### Instructions to follow
Convert the lines of all the entries below into a numbered list, leaving out the blank lines and the pictures.

### Records to use
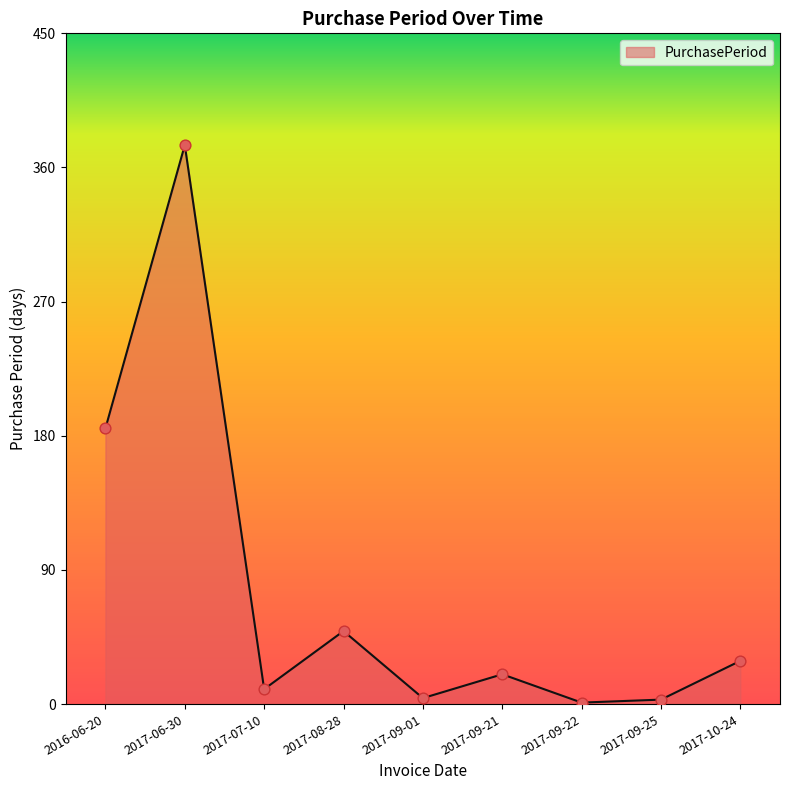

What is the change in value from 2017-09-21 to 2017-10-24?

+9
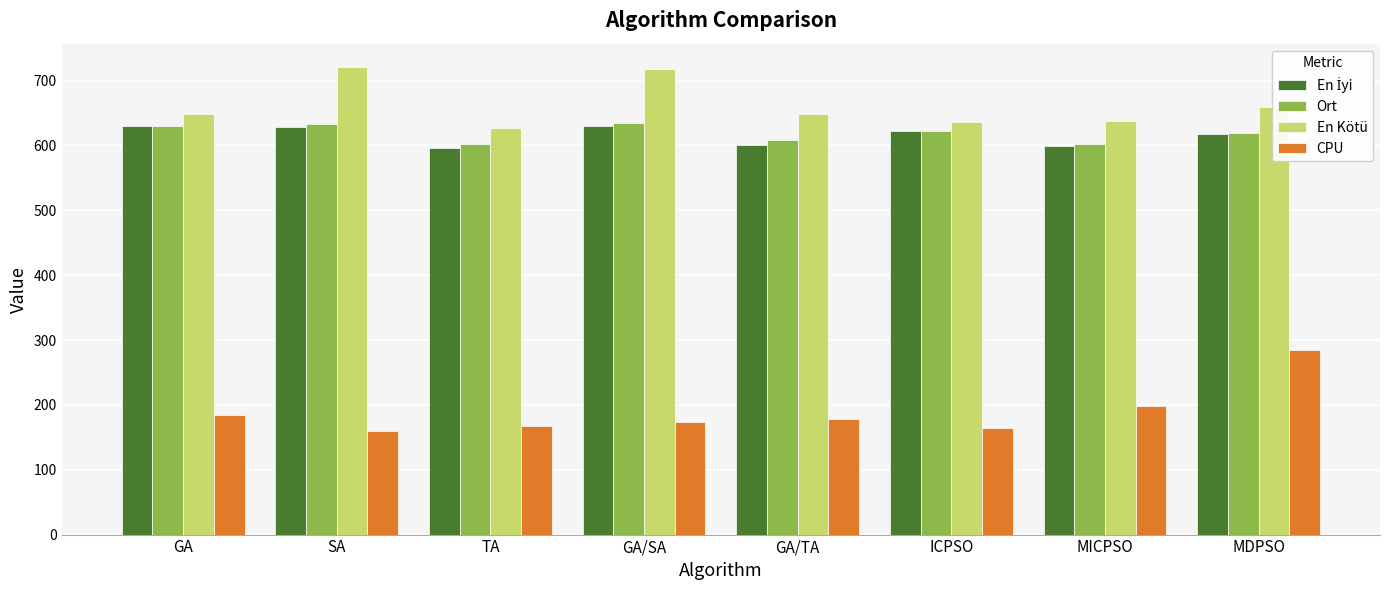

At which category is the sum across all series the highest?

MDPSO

### Answer for the task
1. What is the change in value from 2017-09-21 to 2017-10-24?
2. +9
3. At which category is the sum across all series the highest?
4. MDPSO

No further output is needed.